Em Habeas Corpus impetrado pela defesa de réu delatado, por maioria, o plenário do STF definiu que a fase de alegações finais deve seguir a ordem constitucional sucessiva, qual seja, acusação, delator e por fim deletado.

Comentário

Entre o final de setembro e o início deste mês de outubro, os holofotes da mídia se voltaram para o julgamento no Supremo Tribunal Federal – STF do Habeas Corpus nº 166.373, que foi divulgado por parte da imprensa sensacionalista como o “julgamento que poderia anular condenações da Lava Jato”.

Ainda que a controvérsia jurídica pudesse se resumir à ordem de apresentação das alegações finais no processo penal –– especialmente quando há participação de réu delator no processo (questão esta exclusivamente técnica) ––, o embate foi muito mais profundo em razão das consequências que tal decisão poderá ter como precedente para outros casos.

É neste aspecto que reside a preocupação de como se dará a repercussão desta decisão em relação a outros casos já julgados e com condenação, o que ainda não foi totalmente definido pelo Tribunal.

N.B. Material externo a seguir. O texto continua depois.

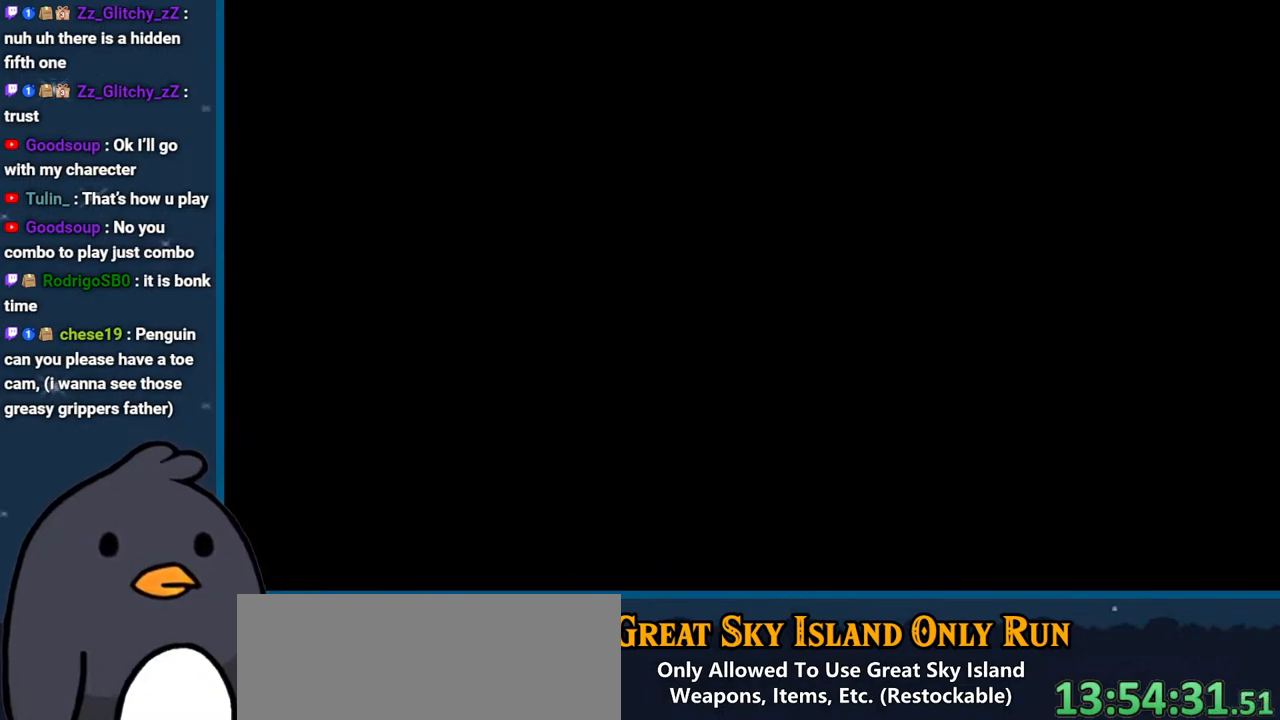
{"buttons": [], "left_stick": "center", "right_stick": "center", "events": []}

No que se refere ao mérito da decisão, se for analisado detidamente o andamento processual, é possível afastar um dos fundamentos do voto do Min. Fachin para denegar o habeas corpus (que foi seguido por Barroso, Fux e Marco Aurélio).

Houve prejuízo e a defesa assim se insurgiu tempestivamente contra a ilegalidade: “O Ministério Público ofereceu denúncia em junho de 2017. Ao final da instrução, mais especificamente em 14 de novembro de 2017, o magistrado determinou prazo comum para apresentação das alegações finais, o que foi prontamente impugnado no processo pela defesa, que teve seu pedido para postergar as alegações finais negado pelo magistrado de primeiro grau com fundamento na ausência de previsão legal (seja no CPP ou na Lei nº 12.850/13).”

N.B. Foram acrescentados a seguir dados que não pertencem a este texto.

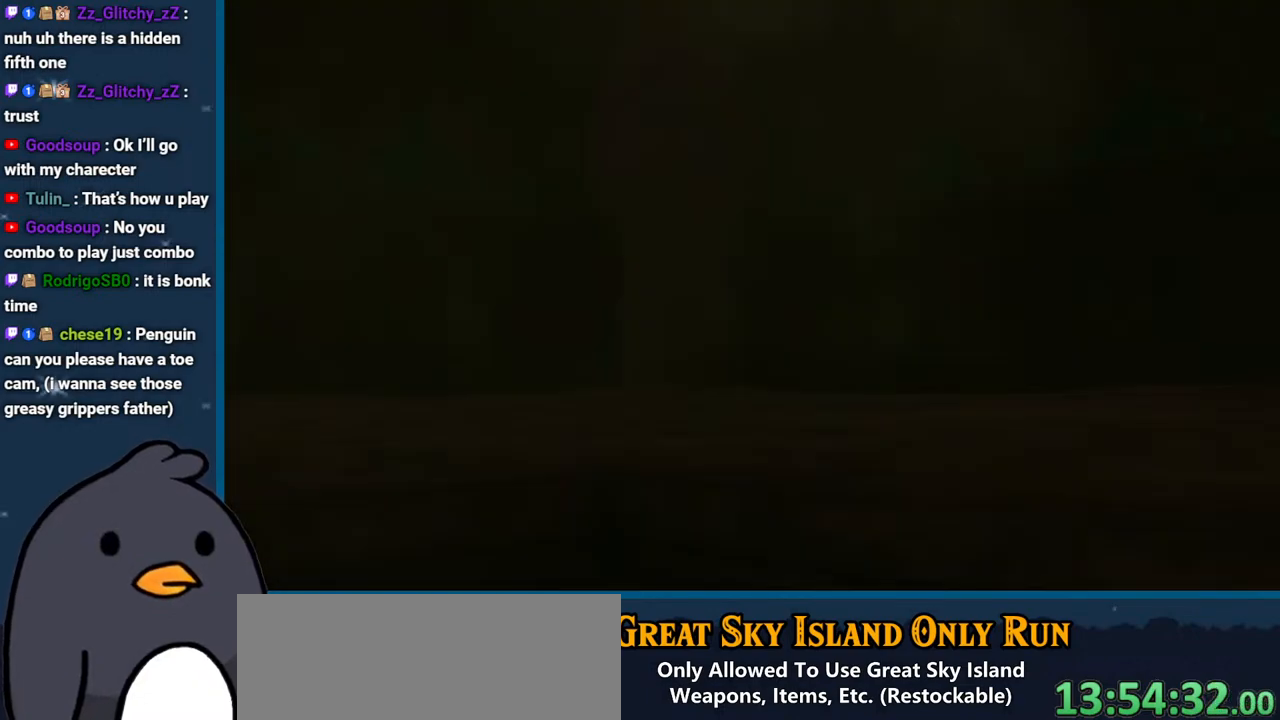
{"buttons": [], "left_stick": "center", "right_stick": "center", "events": []}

Isso ensejou uma série de recursos, quais sejam: (I) Recurso de Habeas Corpus perante o Tribunal Regional Federal da 4ª Região (dezembro/2017), (II) Recurso ordinário perante o Superior Tribunal De Justiça (maio/2018) e, igualmente, após publicação da sentença que condenou o réu, a questão também foi suscitada em tese preliminar na (III) Apelação (fevereiro/2019).

Ainda que o artigo 403 do Código de Processo Penal não estabeleça expressamente o momento em que deve o delator apresentar suas alegações finais (tampouco o faz a Lei nº 12.850/13), fato é que a ideia geral de que a defesa fala por último é inquestionável, ainda mais se este dispositivo processual for lido em consonância com o art. 5º, inciso LV da Constituição (direito ao contraditório e ampla defesa).

Embora o delator não seja parte da acusação, também não pode ser tido como um mero acusado. Afinal, o delator é alguém que, antes mesmo do processo, formulou acordo com o órgão de persecução e, para obter os benefícios pactuados, se esforçará para obter a confirmação judicial da hipótese acusatória. O momento final de sua versão é justamente a alegação final, onde apresentará a tese definitiva de sua colaboração que, sem sombra de dúvidas, influenciará a convicção do magistrado.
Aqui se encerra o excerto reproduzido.